Any one know much about rothenbergers pro press tools? I'm looking pretty hard at the small version. This one goes from 1/2 to 1 inch. It uses Makita batteries and chargers. What do you guys think?


----------



## GREENPLUM (Jul 27, 2008)

ive never used one, but I did have one in my hands and it felt like some fine german steel


----------



## Maximumplumbing (Nov 6, 2010)

Yea I met the rep today and got to check it out first hand. I'm not sure I can get away from this one. It seems to be built well and I love that it uses the Makita stuff. I think it will make my life a little easier some days. I don't know much about pro press in general, but it's got to be an easy time saver.


----------



## SewerRatz (Apr 25, 2009)

Ridgid also uses Makita batteries, the RP100 does the same 1/2 to 1" and it can do 1 1/4 with the swivel ring set.

I have rented the Rothenberger unit, it is a great tool presses as good as a Ridgid, I really like how it felt and the ease of holding it in place.


----------



## TallCoolOne (Dec 19, 2010)

to me a pro press is worth it's weight in gold.

At least Ridgid steped up to the plate and made it affordable to the average plumber


----------



## High-plumbing (Jan 8, 2012)

Great tool you can also get pex heads for it. My friend has one and we trade back and forth. He uses my rigid for inch quarter and up and I use his while he is borrowing mine. Works well and is light for crawlspace work


----------



## Will (Jun 6, 2010)

SewerRatz said:


> Ridgid also uses Makita batteries, the RP100 does the same 1/2 to 1" and it can do 1 1/4 with the swivel ring set.
> 
> I have rented the Rothenberger unit, it is a great tool presses as good as a Ridgid, I really like how it felt and the ease of holding it in place.



Ridgid Propress uses Makita batteries?


----------



## SewerRatz (Apr 25, 2009)

Will said:


> Ridgid Propress uses Makita batteries?


Yes, the older units used the Makita plug in style batteries, and the newer ProPress uses the slide in Makita batteries. Also the CS1000 and CS10 monitors uses the Makita batteries as well.


----------



## TallCoolOne (Dec 19, 2010)

Will said:


> Ridgid Propress uses Makita batteries?


I have 2 of them and yes the use the Makita battery, They are about 6 years old


----------



## Maximumplumbing (Nov 6, 2010)

First press job under my belt. This thing is sweeeeeeeet. What do you press guys do about deburring?
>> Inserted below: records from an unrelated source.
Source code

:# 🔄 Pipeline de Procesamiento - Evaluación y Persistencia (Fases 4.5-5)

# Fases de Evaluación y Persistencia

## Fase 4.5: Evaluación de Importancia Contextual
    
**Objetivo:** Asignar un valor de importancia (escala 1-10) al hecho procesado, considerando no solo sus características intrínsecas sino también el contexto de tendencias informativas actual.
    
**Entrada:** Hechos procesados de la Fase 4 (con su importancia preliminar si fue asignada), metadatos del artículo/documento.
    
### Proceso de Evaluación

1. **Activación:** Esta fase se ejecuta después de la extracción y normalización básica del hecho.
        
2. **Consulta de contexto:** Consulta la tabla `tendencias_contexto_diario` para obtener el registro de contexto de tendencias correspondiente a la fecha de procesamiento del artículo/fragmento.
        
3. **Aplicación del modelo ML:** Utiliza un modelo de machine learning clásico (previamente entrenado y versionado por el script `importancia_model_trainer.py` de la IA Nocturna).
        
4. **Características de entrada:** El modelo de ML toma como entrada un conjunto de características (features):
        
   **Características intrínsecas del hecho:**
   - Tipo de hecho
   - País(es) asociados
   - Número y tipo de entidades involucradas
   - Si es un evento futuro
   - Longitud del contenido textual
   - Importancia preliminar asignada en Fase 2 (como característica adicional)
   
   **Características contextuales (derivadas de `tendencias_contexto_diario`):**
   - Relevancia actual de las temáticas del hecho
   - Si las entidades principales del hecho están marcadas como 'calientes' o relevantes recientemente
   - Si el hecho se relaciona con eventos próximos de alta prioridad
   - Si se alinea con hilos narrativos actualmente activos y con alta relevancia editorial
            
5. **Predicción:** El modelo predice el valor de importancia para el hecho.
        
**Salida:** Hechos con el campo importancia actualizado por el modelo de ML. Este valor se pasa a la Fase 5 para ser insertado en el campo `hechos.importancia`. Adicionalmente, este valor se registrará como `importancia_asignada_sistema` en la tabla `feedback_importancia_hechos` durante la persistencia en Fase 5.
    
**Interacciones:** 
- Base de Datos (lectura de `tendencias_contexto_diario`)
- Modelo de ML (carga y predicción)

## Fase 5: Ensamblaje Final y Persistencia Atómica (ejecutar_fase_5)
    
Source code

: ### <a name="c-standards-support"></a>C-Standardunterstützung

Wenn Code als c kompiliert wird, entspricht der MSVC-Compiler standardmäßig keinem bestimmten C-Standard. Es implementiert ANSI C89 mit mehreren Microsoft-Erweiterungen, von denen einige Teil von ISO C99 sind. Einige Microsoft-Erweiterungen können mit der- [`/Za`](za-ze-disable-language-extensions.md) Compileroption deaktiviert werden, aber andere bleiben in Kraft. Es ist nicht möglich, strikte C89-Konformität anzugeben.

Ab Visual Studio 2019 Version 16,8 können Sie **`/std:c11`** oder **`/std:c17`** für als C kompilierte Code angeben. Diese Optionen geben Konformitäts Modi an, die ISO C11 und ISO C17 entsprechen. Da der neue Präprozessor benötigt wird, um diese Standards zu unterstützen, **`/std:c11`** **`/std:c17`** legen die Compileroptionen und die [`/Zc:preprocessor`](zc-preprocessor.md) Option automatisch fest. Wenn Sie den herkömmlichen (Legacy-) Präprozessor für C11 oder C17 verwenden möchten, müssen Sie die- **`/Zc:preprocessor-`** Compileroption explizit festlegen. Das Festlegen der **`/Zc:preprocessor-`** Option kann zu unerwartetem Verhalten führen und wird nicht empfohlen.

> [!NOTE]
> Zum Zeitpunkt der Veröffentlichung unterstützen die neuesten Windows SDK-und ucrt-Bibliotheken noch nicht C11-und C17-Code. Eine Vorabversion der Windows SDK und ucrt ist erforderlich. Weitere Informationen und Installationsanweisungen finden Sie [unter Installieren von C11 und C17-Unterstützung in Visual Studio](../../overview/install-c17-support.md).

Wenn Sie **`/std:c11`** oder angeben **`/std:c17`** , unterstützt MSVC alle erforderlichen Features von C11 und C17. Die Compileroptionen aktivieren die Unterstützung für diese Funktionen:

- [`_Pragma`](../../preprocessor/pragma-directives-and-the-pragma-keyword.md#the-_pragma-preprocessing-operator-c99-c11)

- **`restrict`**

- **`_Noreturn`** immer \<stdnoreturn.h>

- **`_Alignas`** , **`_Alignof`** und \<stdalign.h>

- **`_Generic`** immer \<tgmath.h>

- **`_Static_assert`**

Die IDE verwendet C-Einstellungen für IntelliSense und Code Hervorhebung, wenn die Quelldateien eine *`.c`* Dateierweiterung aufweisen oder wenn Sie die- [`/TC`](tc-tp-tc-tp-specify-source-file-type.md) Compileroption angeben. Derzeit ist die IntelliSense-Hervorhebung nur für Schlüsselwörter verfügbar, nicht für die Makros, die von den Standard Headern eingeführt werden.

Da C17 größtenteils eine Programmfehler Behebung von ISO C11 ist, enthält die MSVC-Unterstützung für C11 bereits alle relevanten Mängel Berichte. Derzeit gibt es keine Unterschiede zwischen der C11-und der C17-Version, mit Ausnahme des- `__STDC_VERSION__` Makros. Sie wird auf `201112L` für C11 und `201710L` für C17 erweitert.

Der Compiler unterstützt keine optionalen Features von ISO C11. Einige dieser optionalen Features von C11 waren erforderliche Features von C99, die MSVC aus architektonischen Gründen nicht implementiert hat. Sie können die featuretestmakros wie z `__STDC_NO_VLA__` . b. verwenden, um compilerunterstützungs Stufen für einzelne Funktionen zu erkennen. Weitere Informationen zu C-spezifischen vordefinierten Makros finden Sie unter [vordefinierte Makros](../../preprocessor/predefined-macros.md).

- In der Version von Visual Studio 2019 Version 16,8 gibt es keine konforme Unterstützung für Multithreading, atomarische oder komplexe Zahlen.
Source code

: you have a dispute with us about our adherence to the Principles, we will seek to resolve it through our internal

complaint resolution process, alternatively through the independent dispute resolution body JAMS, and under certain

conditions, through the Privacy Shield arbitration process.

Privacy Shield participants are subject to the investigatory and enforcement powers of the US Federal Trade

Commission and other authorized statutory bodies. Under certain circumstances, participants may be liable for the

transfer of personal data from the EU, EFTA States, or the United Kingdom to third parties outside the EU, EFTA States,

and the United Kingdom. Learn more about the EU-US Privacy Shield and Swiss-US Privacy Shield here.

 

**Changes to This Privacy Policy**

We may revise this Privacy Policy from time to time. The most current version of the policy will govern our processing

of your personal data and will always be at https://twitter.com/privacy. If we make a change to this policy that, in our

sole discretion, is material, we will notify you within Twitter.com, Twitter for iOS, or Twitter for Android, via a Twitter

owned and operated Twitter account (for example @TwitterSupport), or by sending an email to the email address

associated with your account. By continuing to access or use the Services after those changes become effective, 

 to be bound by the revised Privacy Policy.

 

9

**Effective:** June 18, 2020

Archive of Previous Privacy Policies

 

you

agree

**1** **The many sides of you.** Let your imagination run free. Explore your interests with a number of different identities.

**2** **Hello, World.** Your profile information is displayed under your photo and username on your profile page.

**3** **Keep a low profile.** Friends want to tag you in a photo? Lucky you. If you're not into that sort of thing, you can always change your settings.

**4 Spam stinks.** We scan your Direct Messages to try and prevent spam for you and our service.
I don't see a lot of need as long as the tubing cutter is cutting clean, but the nibco man suggest I do it any way.


----------



## RealLivePlumber (Jun 22, 2008)

Ridgid makes a really nice id/od reamer. 2 sizes are available. The small one does up to like 1", the larger up to 2". 

Not the orange plastic one, these have a nice aluminum body. 

We ream every single pipe that we press, inside and out, without fail.


----------



## Drumma Plumma (Jun 5, 2012)

RealLivePlumber said:


> Ridgid makes a really nice id/od reamer. 2 sizes are available. The small one does up to like 1", the larger up to 2".
> 
> Not the orange plastic one, these have a nice aluminum body.
> 
> We ream every single pipe that we press, inside and out, without fail.



Ditto on the Ridge deburring tools. I own both and they are awesome. You will be kicking yourself if don't deburr and you nick the sealing element (O-ring).

Copper industry recommends deburring AND reaming EVERY piece of tube whether pressed or soldered. Deburring prevents damage to sealing element (or voids in flux from tube scraping fitting, which leads to voids in the solder) and reaming helps prevent turbulence in the pipe (frequent cause of pinhole leaks).


----------